Competition over research excellence is not a bad thing when it serves a common purpose – the strengthening of Israeli research vis a vis the world, but when the objective is to fight it out over the allocation of a limited, declining pool of public resources, it only serves to weaken all the universities at one and the same time.
There is also an inbuilt structural contradiction in the model itself. It is intended to reward research achievements but still allocates the major part of the budget based on the number of students enrolled. At the same time, the Malag under Trajtenberg has approved the expansion of undergraduate, and more recently advanced degrees and training programs to an increasing number of colleges who now compete – often with lower entrance standards and more generous stipends – for the same finite student population.

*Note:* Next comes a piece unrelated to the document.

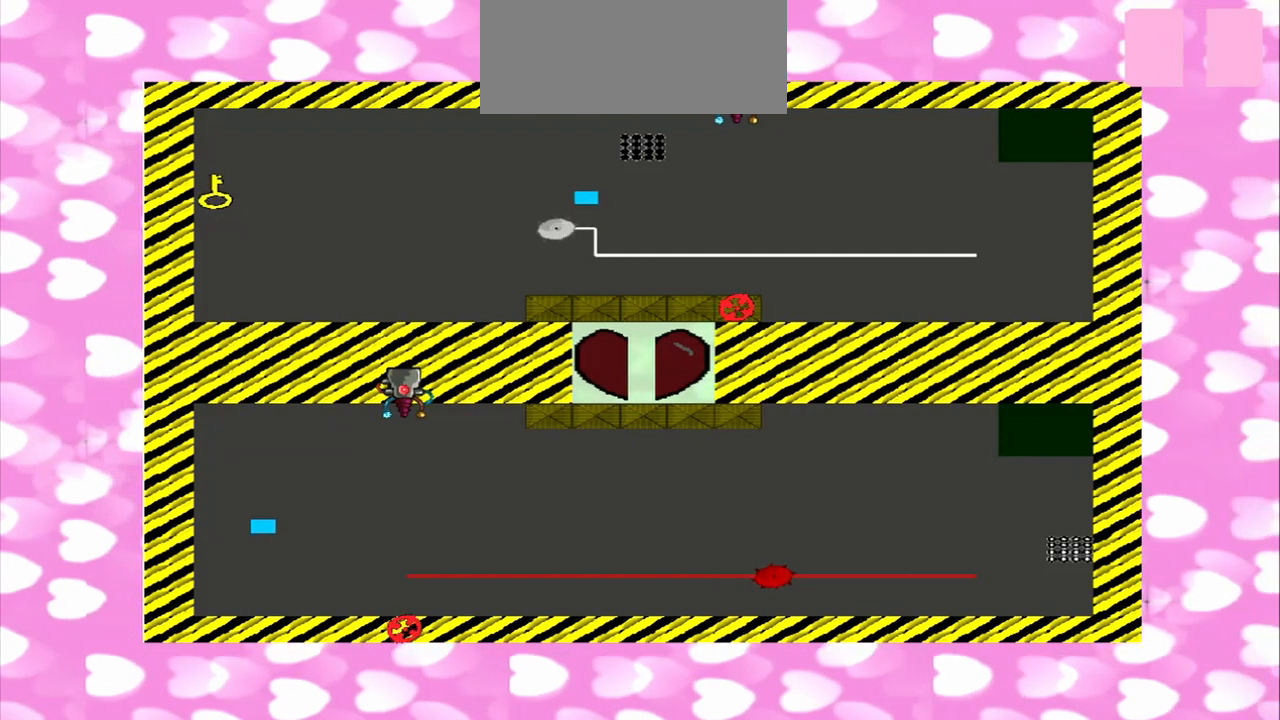
{"buttons": [], "left_stick": "down-left", "right_stick": "down", "events": [[250, "left_stick", "up-right"], [292, "right_stick", "down"], [333, "left_stick", "down-left"]]}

If the universities are to be distinguished from the colleges by their research profile, and if Malag is interested that our universities move up in the international rankings rather than fall behind, then Trajtenberg’s successor will have his (or her) work cut out to rethink the model in such a way that Israel will regain its competitive edge within the global world of research and scientific advancement.
The writer is dean of the Faculty of Humanities and Social Sciences at Ben-Gurion University. The views expressed are his alone.